Sunday, February 8, 2009

VIII. Orthogonality

In mathematics, two lines or vectors are orthogonal if they meet at right angles (or are perpendicular to one another). I am very fond of this word, as it has a very clear and precise meaning in mathematics (and related subjects such as statistics and the wood working that I do on my table saw in my workshop back in South Carolina).

It also is widely applicable to human affairs, including those things that we can, should, and occasionally do, study in epidemiology. As I like to tell my students, the methods by which (i.e., how) you go about studying whether or not something (like diet) is related to something else (like cancer) is orthogonal to how it works. That is why Bradford Hill and the authors of the Classic 1964 Surgeon General’s Report on Smoking and Health (see chapter VI. Truth or the Water Heater) sought fit to relegate an explanation as to plausibility to dead last among the criteria for judging causality.

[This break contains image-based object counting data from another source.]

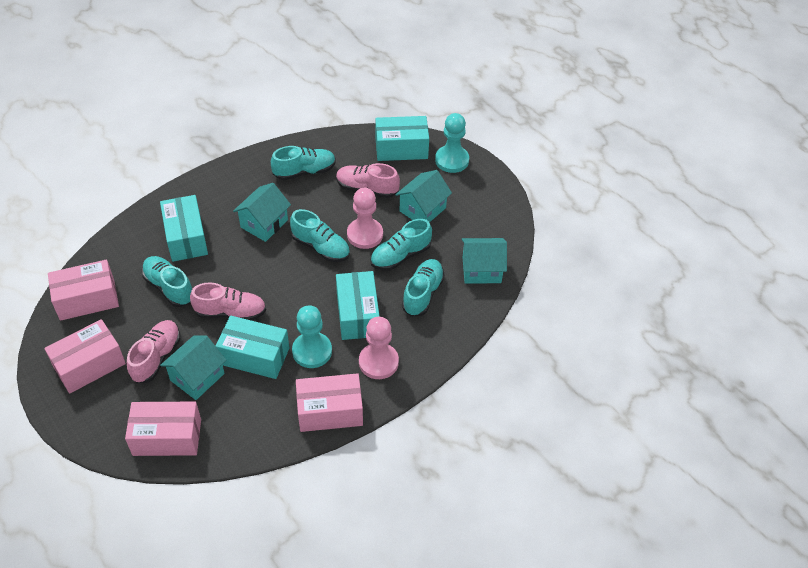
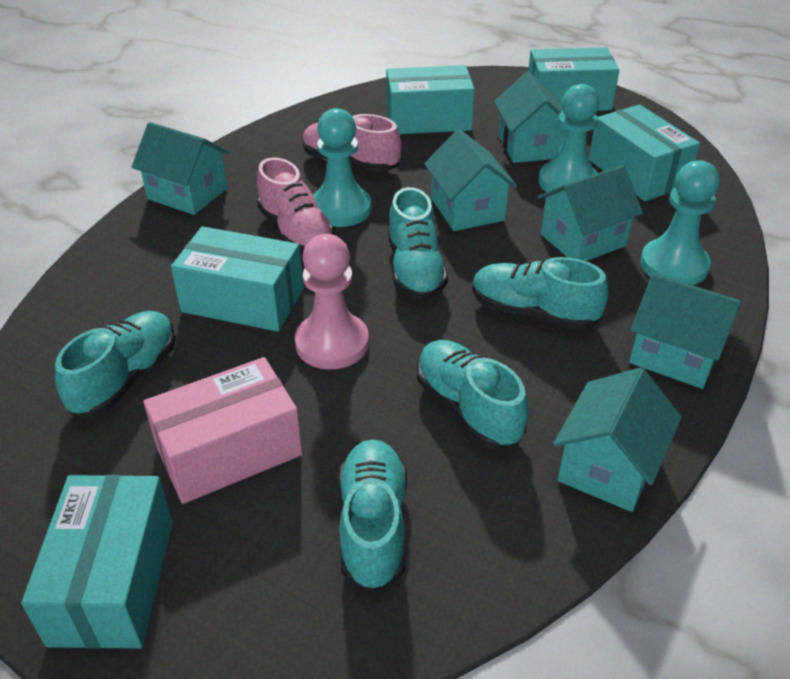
pink box: 4 -> 1
pink pawn: 2 -> 1
pink shoe: 3 -> 2
turquoise box: 4 -> 5
turquoise house: 4 -> 6
turquoise pawn: 2 -> 3

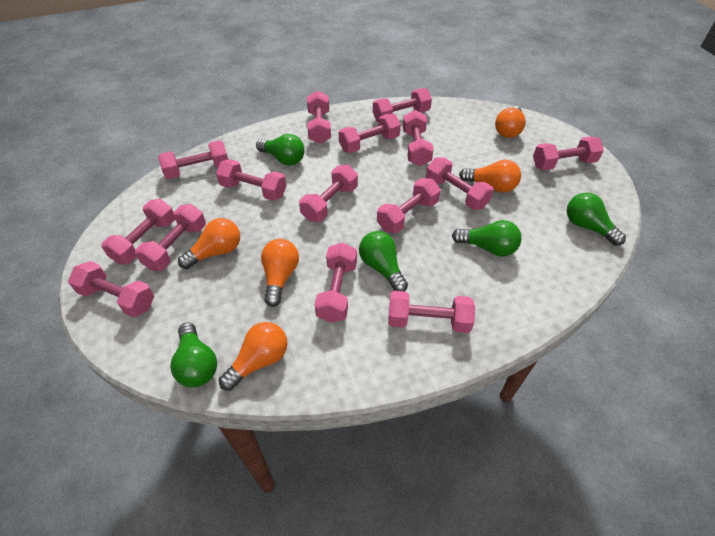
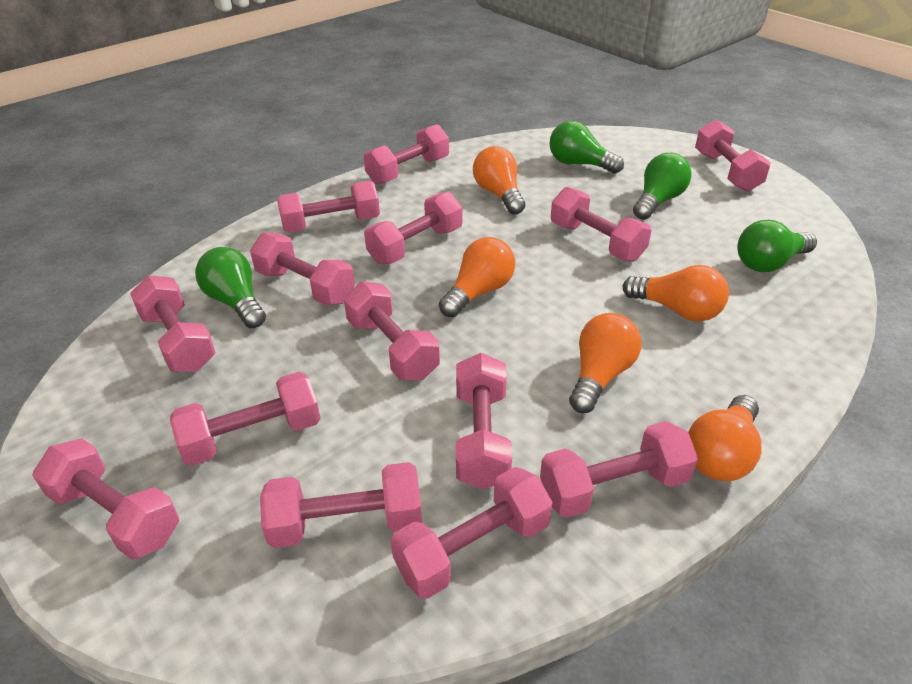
green light bulb: 5 -> 4
pink dumbbell: 15 -> 14

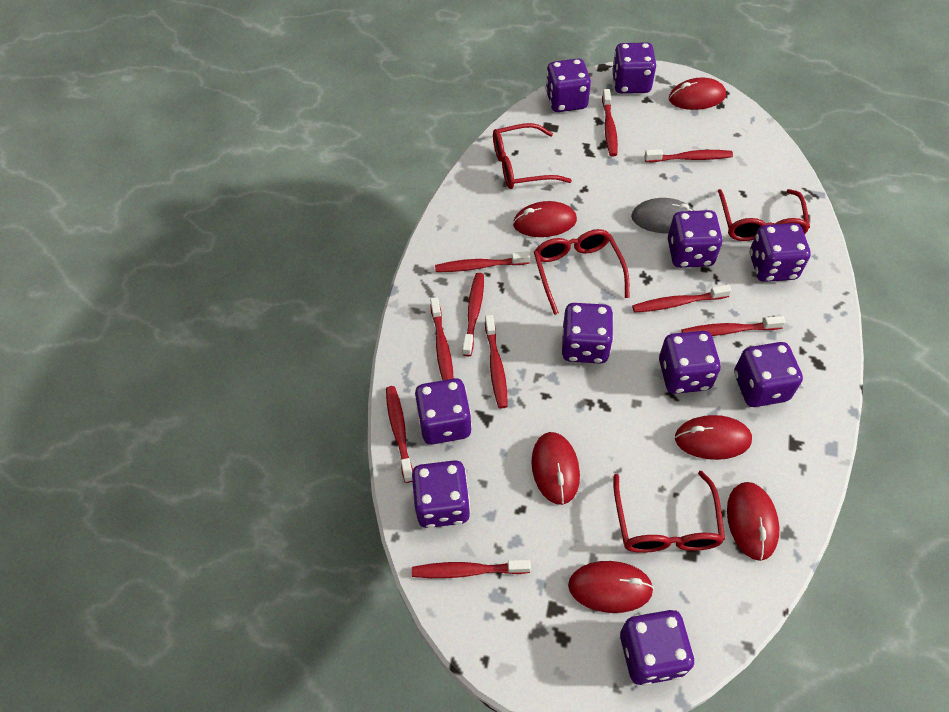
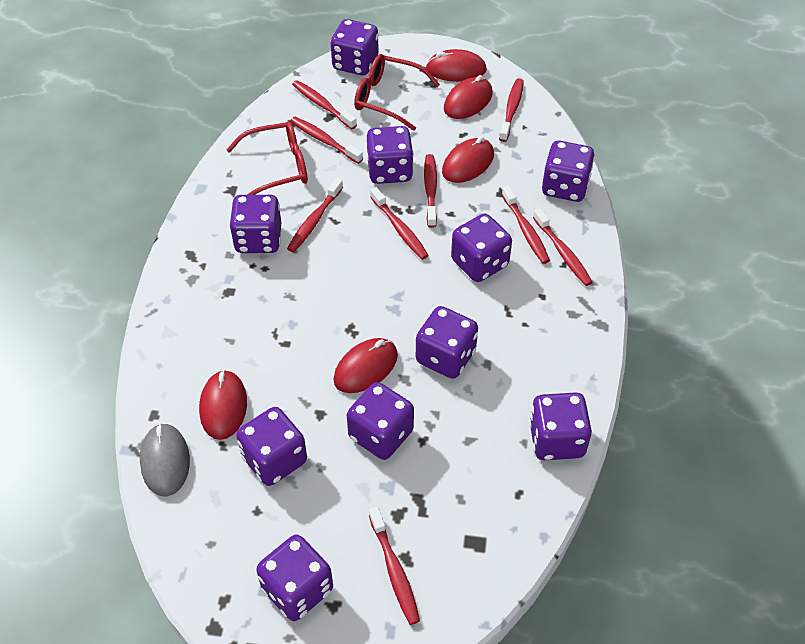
red glasses: 4 -> 2
red mouse: 6 -> 5
red toothbrush: 10 -> 9

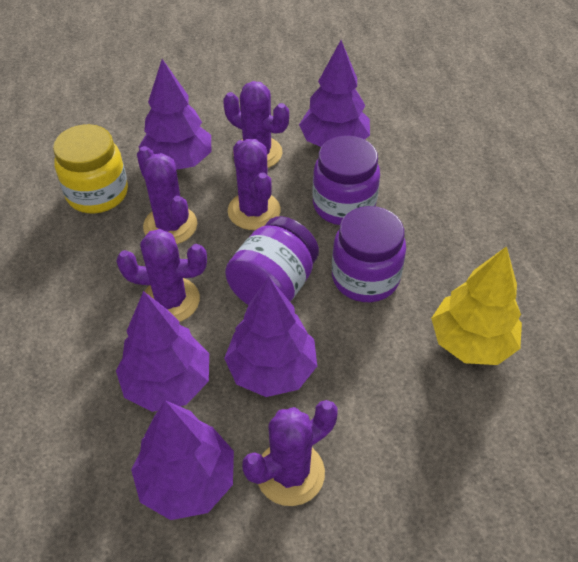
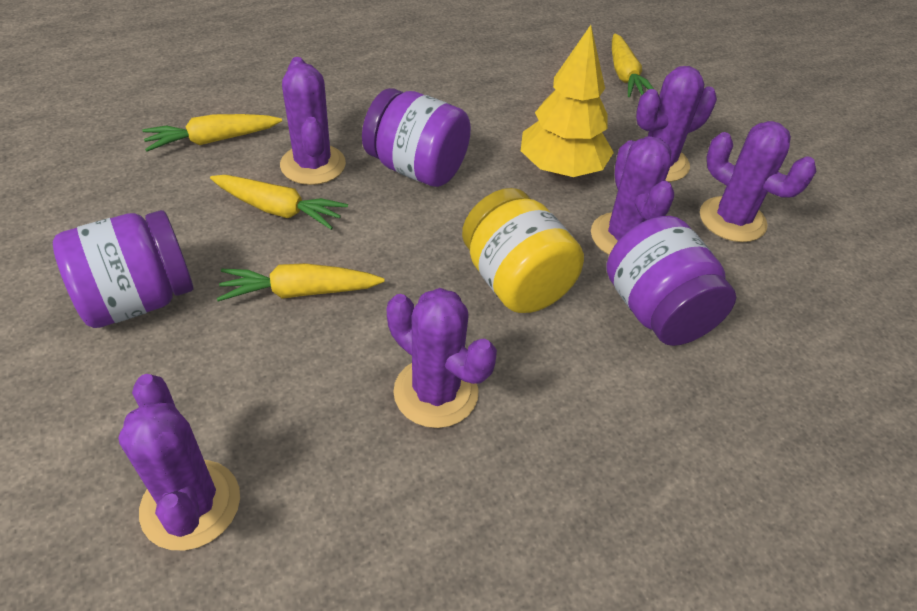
purple cactus: 5 -> 6
purple tree: 5 -> 0
yellow carrot: 0 -> 4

Now, don’t get me wrong: I love a good story as much as just about anyone I know. However, I am diligent about building a firewall between the story a priori and the scientific process of discovery. In science, without the truth vector, the story vector really isn’t worth very much. By contrast the truth vector often means a lot all on its own. Take the example of the very first clinical trial in nutrition (or as far as I know, anything else for that matter). Through much of human history, and especially in the northern latitudes, scurvy was a scourge. Conducted in 1754 in sailors in the Royal Navy, Lind’s classic study established that what we later discovered were vitamin C-rich foods could prevent and even reverse scurvy. From then on, as a very practical primary and secondary preventive, sailors were then given limes to keep them healthy (hence the name “Limeys”). Of course, it was another nearly two centuries later that Albert Szent-Györgyi received the Nobel prize (in 1937 just four years after the end of his experiments) for showing ascorbic acid’s critical role in collagen metabolism.

This Fulbright experience is a reminder that orthogonality of events literately punctuates my life (and the lives of many others) in numerous ways. These “chance” meetings in time, space, language and culture provide the clues (indeed the “stuff”) of deeper understanding. I will talk more about these later; much more – because they form the basis for why we are here. After all, these are intersecting universes of experience (though they may seem parallel for long periods of time).